EXERCISE MATERIALS:
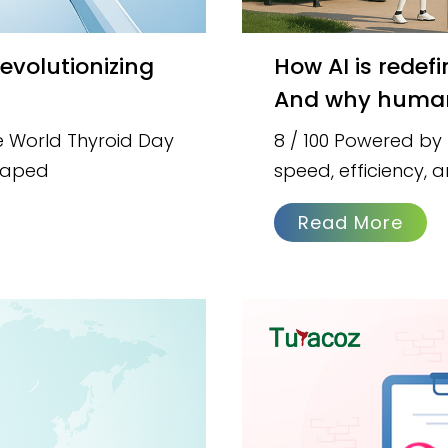
How AI is redefining content creation in pharma —
And why humans 
e World Thyroid Day
8 / 100 Powered by
shaped
speed, efficiency,
Read More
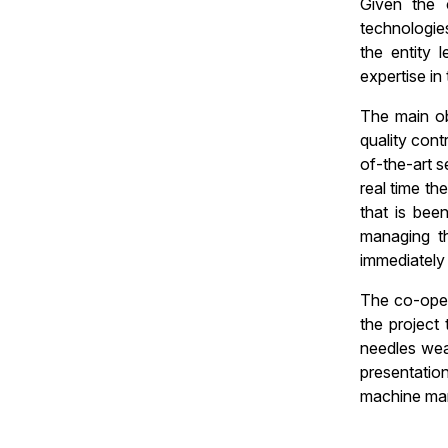
Given the 
technologie
the entity
expertise in t
The main ob
quality cont
of-the-art s
real time th
that is bee
managing th
immediately
The co-oper
the project 
needles wea
presentation
machine man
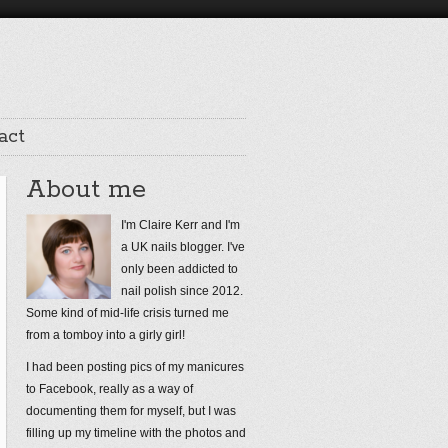
act
About me
I'm Claire Kerr and I'm
a UK nails blogger. I've
only been addicted to
nail polish since 2012.
Some kind of mid-life crisis turned me
from a tomboy into a girly girl!
I had been posting pics of my manicures
to Facebook, really as a way of
documenting them for myself, but I was
filling up my timeline with the photos and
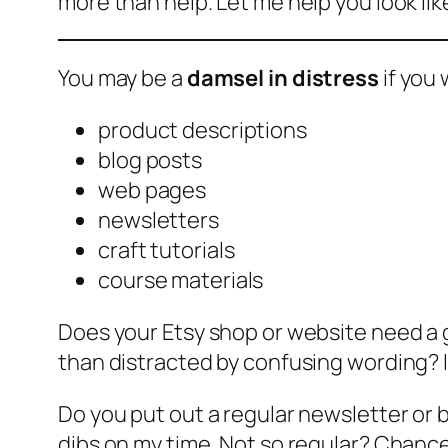
more than help. Let me help you look lik
You may be a
damsel in distress
if you 
product descriptions
blog posts
web pages
newsletters
craft tutorials
course materials
Does your Etsy shop or website need a
than distracted by confusing wording? I
Do you put out a regular newsletter or 
dibs on my time. Not so regular? Chances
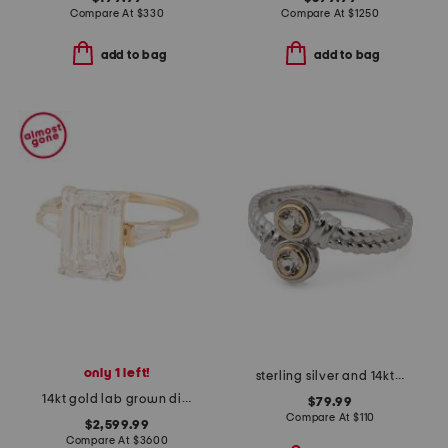
Compare At
$
330
Compare At
$
1250
add to bag
add to bag
only 1 left!
sterling silver and 14kt gold white topaz bypass ring
14kt gold lab grown diamond emerald and baguette cut ring
$79.99
Compare At
$
110
$2,599.99
Compare At
$
3600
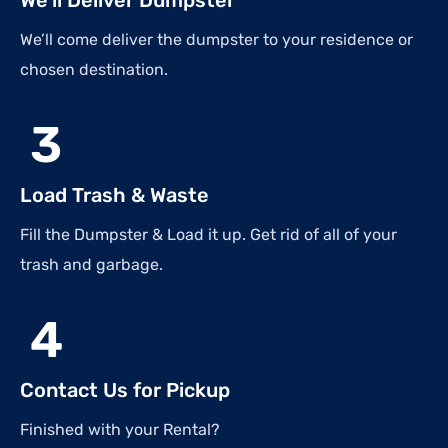
We’ll come deliver the dumpster to your residence or
chosen destination.
3
Load Trash & Waste
Fill the Dumpster & Load it up. Get rid of all of your
trash and garbage.
4
Contact Us for Pickup
Finished with your Rental?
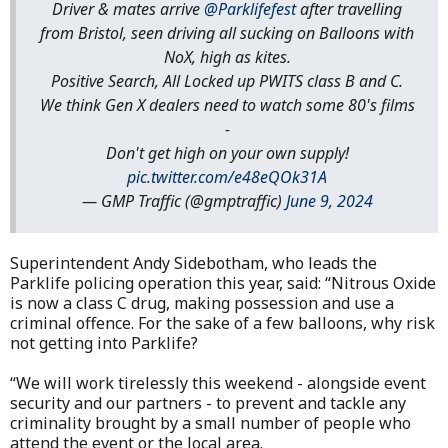
Driver & mates arrive
@Parklifefest
after travelling
from Bristol, seen driving all sucking on Balloons with
NoX, high as kites.
Positive Search, All Locked up PWITS class B and C.
We think Gen X dealers need to watch some 80's films
-
Don't get high on your own supply!
pic.twitter.com/e48eQOk31A
— GMP Traffic (@gmptraffic)
June 9, 2024
Superintendent Andy Sidebotham, who leads the
Parklife policing operation this year, said: “Nitrous Oxide
is now a class C drug, making possession and use a
criminal offence. For the sake of a few balloons, why risk
not getting into Parklife?
“We will work tirelessly this weekend - alongside event
security and our partners - to prevent and tackle any
criminality brought by a small number of people who
attend the event or the local area.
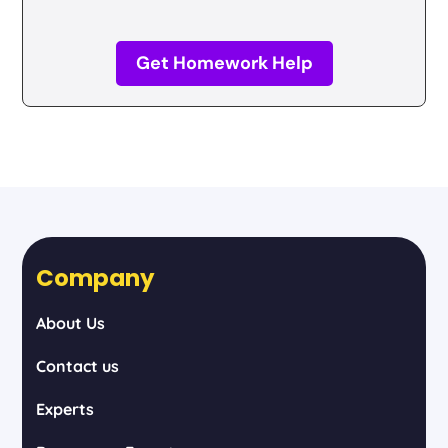
Get Homework Help
Company
About Us
Contact us
Experts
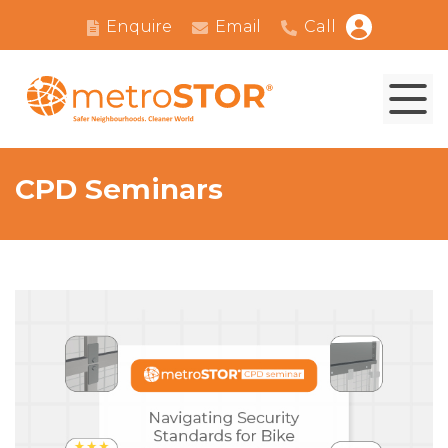
Enquire
Email
Call
CPD Seminars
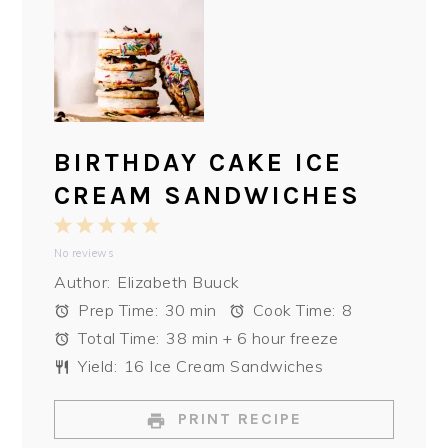
BIRTHDAY CAKE ICE
CREAM SANDWICHES
1
2
3
4
5
No reviews
Star
Stars
Stars
Stars
Stars
Author:
Elizabeth Buuck
Prep Time:
30 min
Cook Time:
8
Total Time:
38 min + 6 hour freeze
Yield:
16 Ice Cream Sandwiches
PRINT RECIPE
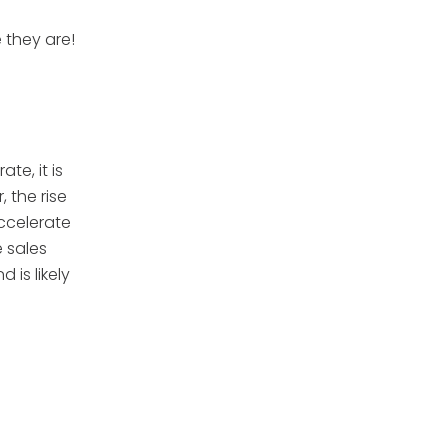
 they are!
e, it is
 the rise
ccelerate
e sales
is likely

WORK REQUEST: If an entry holds a picture, skip the picture and print the rest of the data exactly.

ANSWER BOX:
How AI is redefining content creation in pharma —
And why humans 
e World Thyroid Day
8 / 100 Powered by
shaped
speed, efficiency,
Read More
Given the 
technologie
the entity
expertise in t
The main ob
quality cont
of-the-art s
real time th
that is bee
managing th
immediately
The co-oper
the project 
needles wea
presentation
machine man
act
About me
I'm Claire Kerr and I'm
a UK nails blogger. I've
only been addicted to
nail polish since 2012.
Some kind of mid-life crisis turned me
from a tomboy into a girly girl!
I had been posting pics of my manicures
to Facebook, really as a way of
documenting them for myself, but I was
filling up my timeline with the photos and
more than help. Let me help you look lik
You may be a
damsel in distress
if you 
product descriptions
blog posts
web pages
newsletters
craft tutorials
course materials
Does your Etsy shop or website need a
than distracted by confusing wording? I
Do you put out a regular newsletter or 
dibs on my time. Not so regular? Chances
Compare At
$
330
Compare At
$
1250
add to bag
add to bag
only 1 left!
sterling silver and 14kt gold white topaz bypass ring
14kt gold lab grown diamond emerald and baguette cut ring
$79.99
Compare At
$
110
$2,599.99
Compare At
$
3600
We’ll come deliver the dumpster to your residence or
chosen destination.
3
Load Trash & Waste
Fill the Dumpster & Load it up. Get rid of all of your
trash and garbage.
4
Contact Us for Pickup
Finished with your Rental?
Driver & mates arrive
@Parklifefest
after travelling
from Bristol, seen driving all sucking on Balloons with
NoX, high as kites.
Positive Search, All Locked up PWITS class B and C.
We think Gen X dealers need to watch some 80's films
-
Don't get high on your own supply!
pic.twitter.com/e48eQOk31A
— GMP Traffic (@gmptraffic)
June 9, 2024
Superintendent Andy Sidebotham, who leads the
Parklife policing operation this year, said: “Nitrous Oxide
is now a class C drug, making possession and use a
criminal offence. For the sake of a few balloons, why risk
not getting into Parklife?
“We will work tirelessly this weekend - alongside event
security and our partners - to prevent and tackle any
criminality brought by a small number of people who
attend the event or the local area.
Get Homework Help
Company
About Us
Contact us
Experts
Enquire
Email
Call
CPD Seminars
BIRTHDAY CAKE ICE
CREAM SANDWICHES
1
2
3
4
5
No reviews
Star
Stars
Stars
Stars
Stars
Author:
Elizabeth Buuck
Prep Time:
30 min
Cook Time:
8
Total Time:
38 min + 6 hour freeze
Yield:
16 Ice Cream Sandwiches
PRINT RECIPE
 they are!
e, it is
 the rise
ccelerate
e sales
is likely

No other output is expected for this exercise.